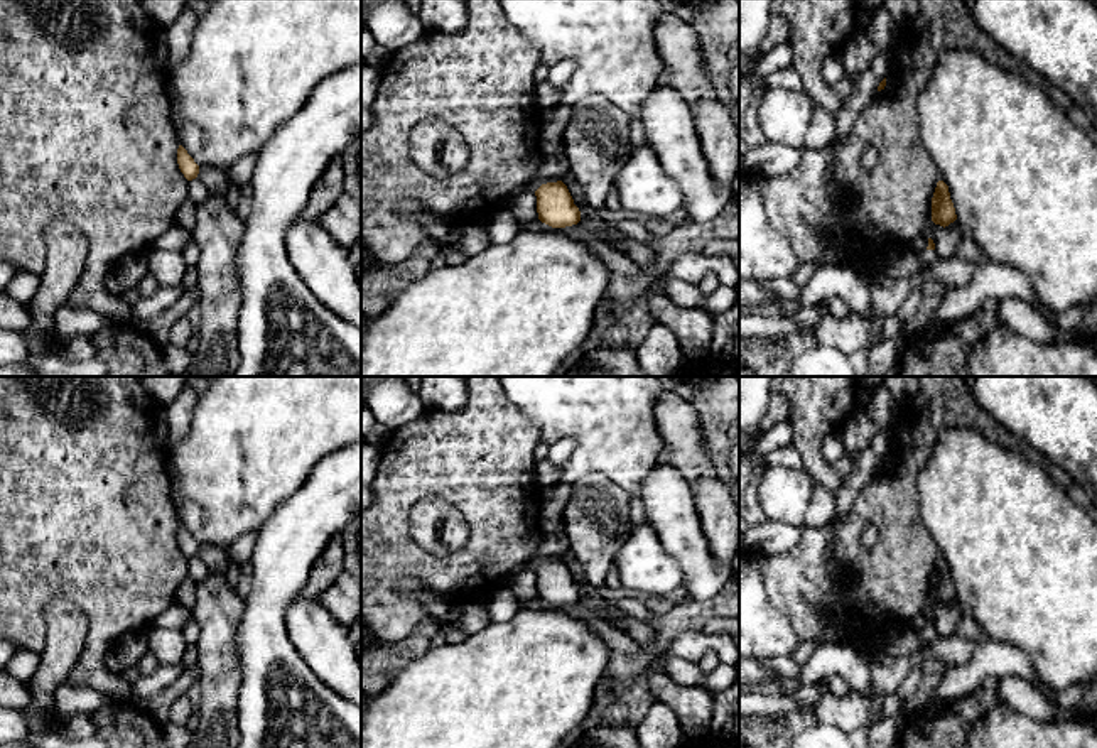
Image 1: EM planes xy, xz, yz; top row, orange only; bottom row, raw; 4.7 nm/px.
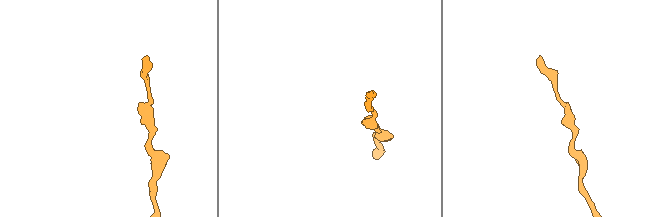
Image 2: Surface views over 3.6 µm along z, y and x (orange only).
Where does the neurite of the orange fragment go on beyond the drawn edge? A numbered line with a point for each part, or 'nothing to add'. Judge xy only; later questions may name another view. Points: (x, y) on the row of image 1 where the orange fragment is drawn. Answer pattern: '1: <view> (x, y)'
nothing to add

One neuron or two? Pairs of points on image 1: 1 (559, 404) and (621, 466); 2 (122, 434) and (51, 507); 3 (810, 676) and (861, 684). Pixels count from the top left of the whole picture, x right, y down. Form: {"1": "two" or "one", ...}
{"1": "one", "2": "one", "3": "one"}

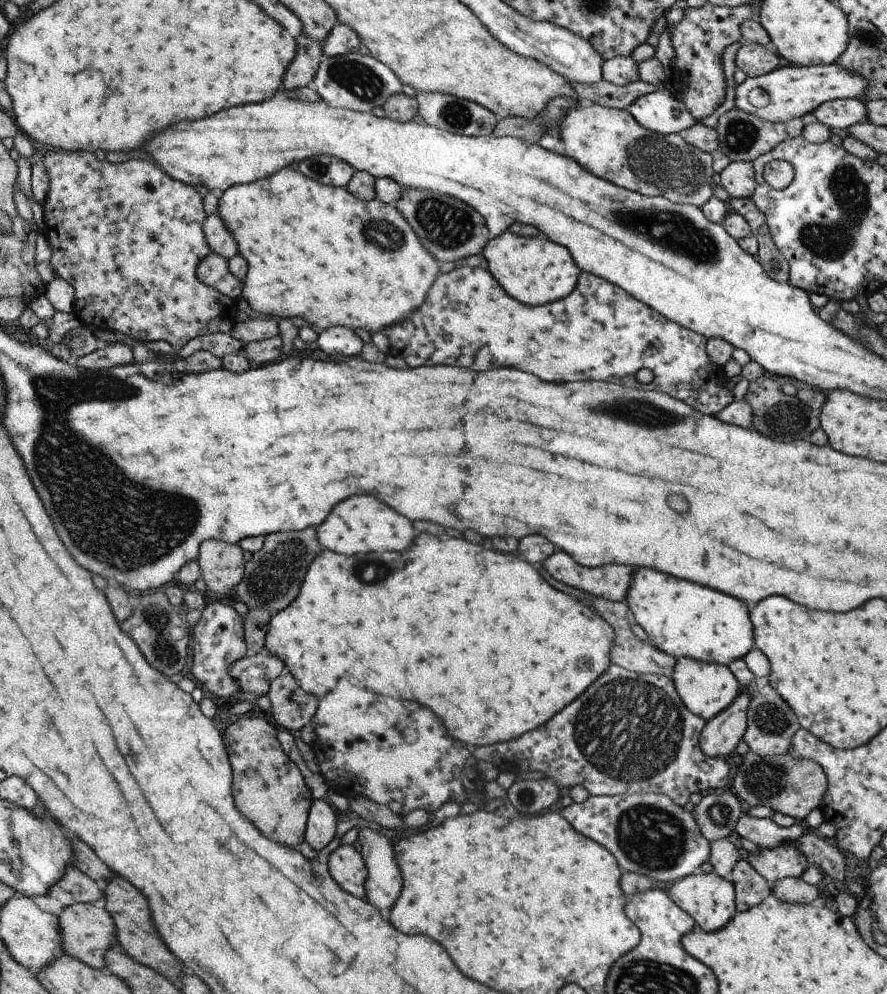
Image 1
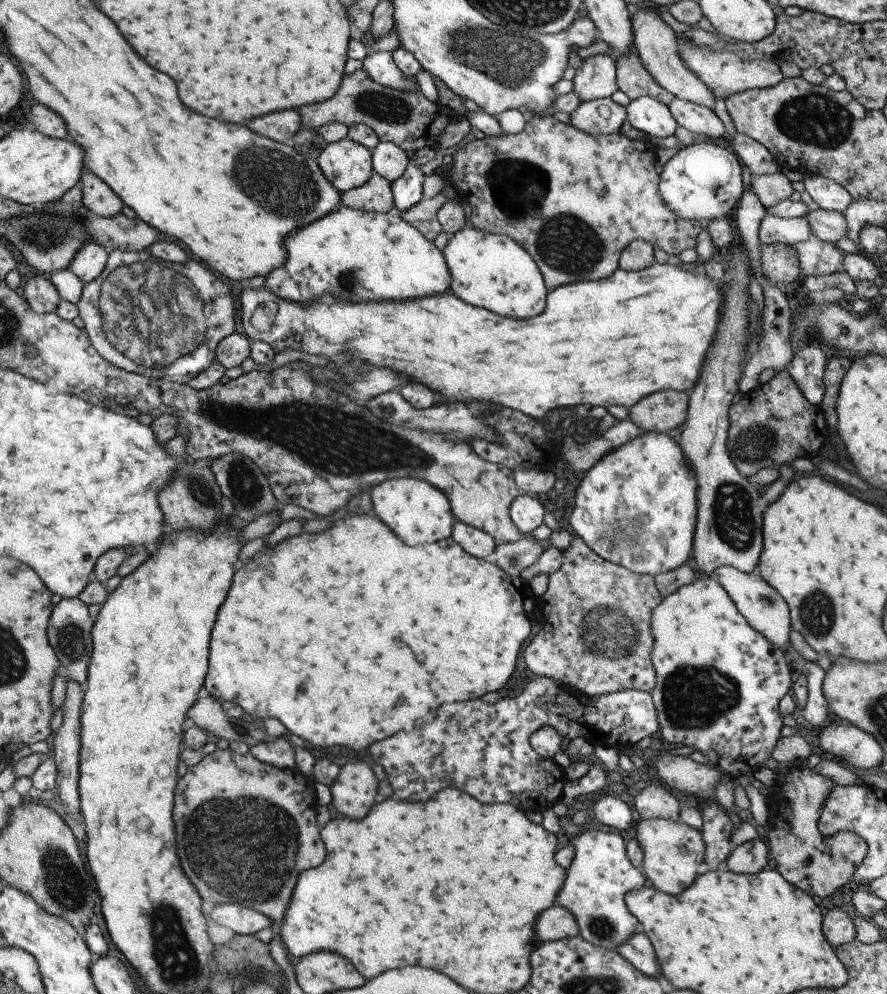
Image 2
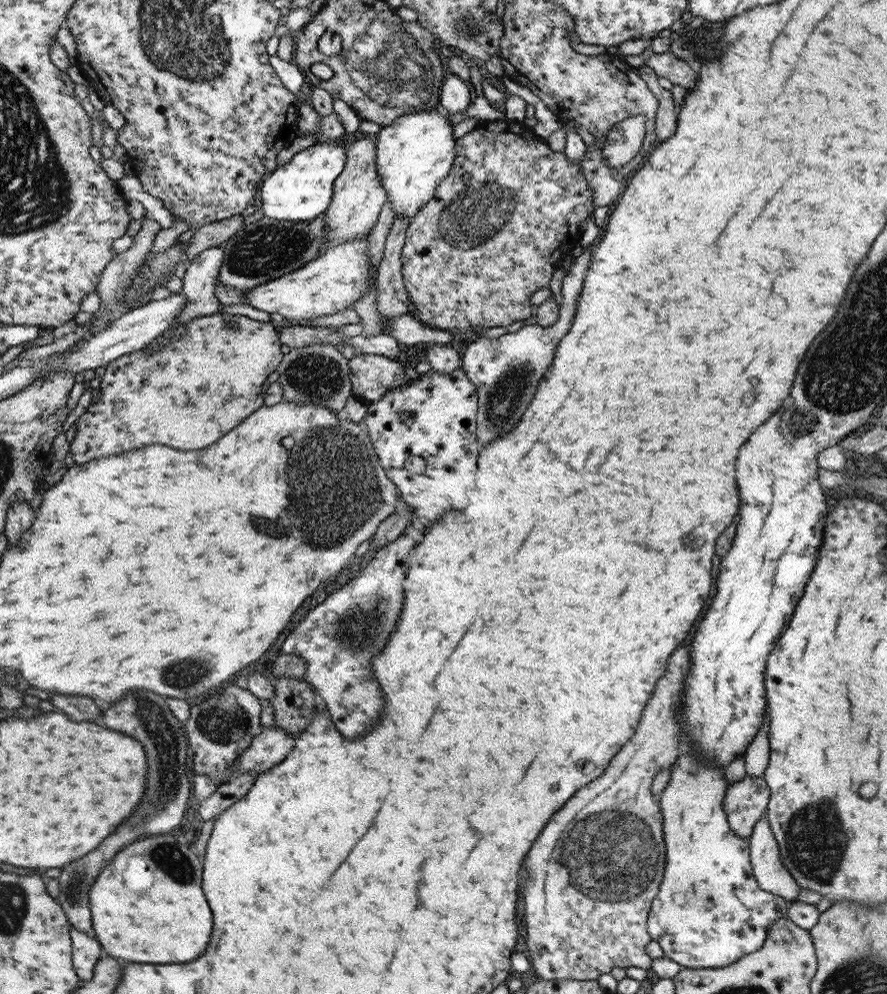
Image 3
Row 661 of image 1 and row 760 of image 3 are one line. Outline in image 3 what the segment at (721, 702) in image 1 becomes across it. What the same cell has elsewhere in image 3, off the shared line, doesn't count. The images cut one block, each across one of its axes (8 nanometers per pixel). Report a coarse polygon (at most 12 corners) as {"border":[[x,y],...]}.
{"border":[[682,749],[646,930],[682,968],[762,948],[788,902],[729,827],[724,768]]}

Prompt
Leaving the images behind, set down every entry word for word.

Answer for this exercise
Image 1: EM planes xy, xz, yz; top row, orange only; bottom row, raw; 4.7 nm/px.
Image 2: Surface views over 3.6 µm along z, y and x (orange only).
Where does the neurite of the orange fragment go on beyond the drawn edge? A numbered line with a point for each part, or 'nothing to add'. Judge xy only; later questions may name another view. Points: (x, y) on the row of image 1 where the orange fragment is drawn. Answer pattern: '1: <view> (x, y)'
nothing to add

One neuron or two? Pairs of points on image 1: 1 (559, 404) and (621, 466); 2 (122, 434) and (51, 507); 3 (810, 676) and (861, 684). Pixels count from the top left of the whole picture, x right, y down. Form: {"1": "two" or "one", ...}
{"1": "one", "2": "one", "3": "one"}

Image 1
Image 2
Image 3
Row 661 of image 1 and row 760 of image 3 are one line. Outline in image 3 what the segment at (721, 702) in image 1 becomes across it. What the same cell has elsewhere in image 3, off the shared line, doesn't count. The images cut one block, each across one of its axes (8 nanometers per pixel). Report a coarse polygon (at most 12 corners) as {"border":[[x,y],...]}.
{"border":[[682,749],[646,930],[682,968],[762,948],[788,902],[729,827],[724,768]]}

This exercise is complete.